Data segment |
•••
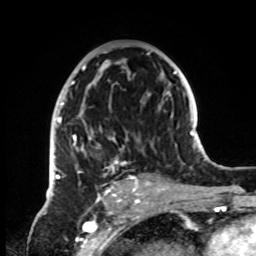
Breast MRI, one axial slice; slice 45 of 72 in the series (ordered by position); cropped to one breast; dynamic contrast-enhanced series, time point 2 of 8 at this slice position (early post-contrast); 1.5 T; TE 4.2 ms, TR 7 ms; 256 × 256 image matrix. Female patient.
Annotated regions visible in this slice (semi-automatic segmentation, software-assisted and operator-edited):
- enhancing-tissue mask used for the functional tumour volume (all voxels passing the contrast-enhancement thresholds inside the analysis volume; usually the tumour): bounding box (x1, y1, x2, y2) in pixels: (51, 51, 153, 196)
•••
Exercise goal | Everything in the material must be duplicated exactly, except the pictures.

Your response |
Breast MRI, one axial slice; slice 45 of 72 in the series (ordered by position); cropped to one breast; dynamic contrast-enhanced series, time point 2 of 8 at this slice position (early post-contrast); 1.5 T; TE 4.2 ms, TR 7 ms; 256 × 256 image matrix. Female patient.
Annotated regions visible in this slice (semi-automatic segmentation, software-assisted and operator-edited):
- enhancing-tissue mask used for the functional tumour volume (all voxels passing the contrast-enhancement thresholds inside the analysis volume; usually the tumour): bounding box (x1, y1, x2, y2) in pixels: (51, 51, 153, 196)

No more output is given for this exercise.